Au début des années 80 pourtant, des initiatives collectives aux énergies fossiles ont vu le jour en Gironde. Le quartier Mériadeck bénéficie d’une installation en géothermie profonde (1149 m) gérée par Gaz de Bordeaux. Le bâtiment de la CUB (communauté urbaine), la Préfecture, l’Hôtel du Département ou encore le centre commercial Mériadeck sont chauffés, climatisés pour certains, grâce à cette technique. Selon le service Presse de la Métropole, « un autre grand réseau (forage profond) est même prévu (principe adopté le 26 septembre 2014 par le conseil communautaire) pour desservir les secteurs Bastide-Niel, Brazza et Benauge à Bordeaux, avec une possible extension vers le secteur Garonne Eiffel ». Mais à leur connaissance aucun projet « basse température » (c’est le nom des forages superficiels) n’est en cours sur de l’habitat collectif.

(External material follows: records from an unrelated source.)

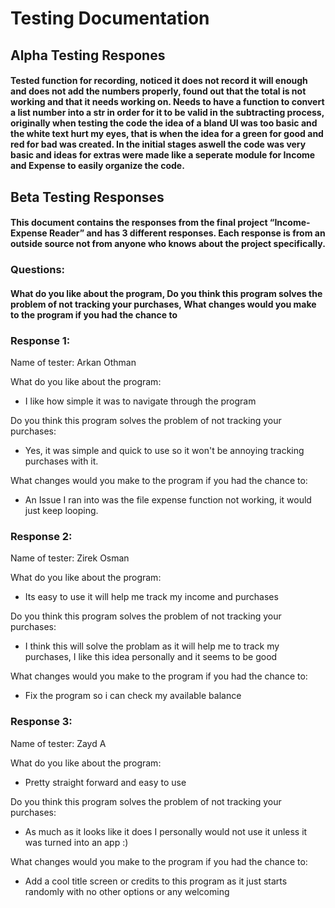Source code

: # Testing Documentation

## Alpha Testing Respones

#### Tested function for recording, noticed it does not record it will enough and does not add the numbers properly, found out that the total is not working and that it needs working on. Needs to have a function to convert a list number into a str in order for it to be valid in the subtracting process, originally when testing the code the idea of a bland UI was too basic and the white text hurt my eyes, that is when the idea for a green for good and red for bad was created. In the initial stages aswell the code was very basic and ideas for extras were made like a seperate module for Income and Expense to easily organize the code.

## Beta Testing Responses

#### This document contains the responses from the final project “Income-Expense Reader” and has 3 different responses. Each response is from an outside source not from anyone who knows about the project specifically.

### Questions:
#### What do you like about the program, Do you think this program solves the problem of not tracking your purchases, What changes would you make to the program if you had the chance to


### Response 1:
Name of tester: Arkan Othman

What do you like about the program:
- I like how simple it was to navigate through the program 

Do you think this program solves the problem of not tracking your purchases:
- Yes, it was simple and quick to use so it won't be annoying tracking purchases with it.

What changes would you make to the program if you had the chance to:
- An Issue I ran into was the file expense function not working, it would just keep looping.


### Response 2:
Name of tester: Zirek Osman

What do you like about the program:
- Its easy to use it will help me track my income and purchases

Do you think this program solves the problem of not tracking your purchases:
- I think this will solve the problam as it will help me to track my purchases, I like this idea personally and it seems to be good

What changes would you make to the program if you had the chance to:
- Fix the program so i can check my available balance


### Response 3:
Name of tester: Zayd A

What do you like about the program:
- Pretty straight forward and easy to use

Do you think this program solves the problem of not tracking your purchases:
- As much as it looks like it does I personally would not use it unless it was turned into an app :)

What changes would you make to the program if you had the chance to:
- Add a cool title screen or credits to this program as it just starts randomly with no other options or any welcoming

Ces derniers mois, il semblerait que les pouvoirs publics trouvent un regain d’intérêt à ces solutions, tout du moins dans la posture. Le 14 octobre 2014, le projet de Loi relatif à la transition énergétique, pour la croissance verte, était adopté. Parmi ses objectifs, il en est un qui vise à « porter la part des énergies renouvelables à 23% de notre consommation énergétique » d’ici 2020.

Alors oui, « parent pauvre » car avec tout juste 8% de production énergétique d’origine renouvelable en France, le chemin est encore long pour hisser la géothermie au premier rang des solutions durables.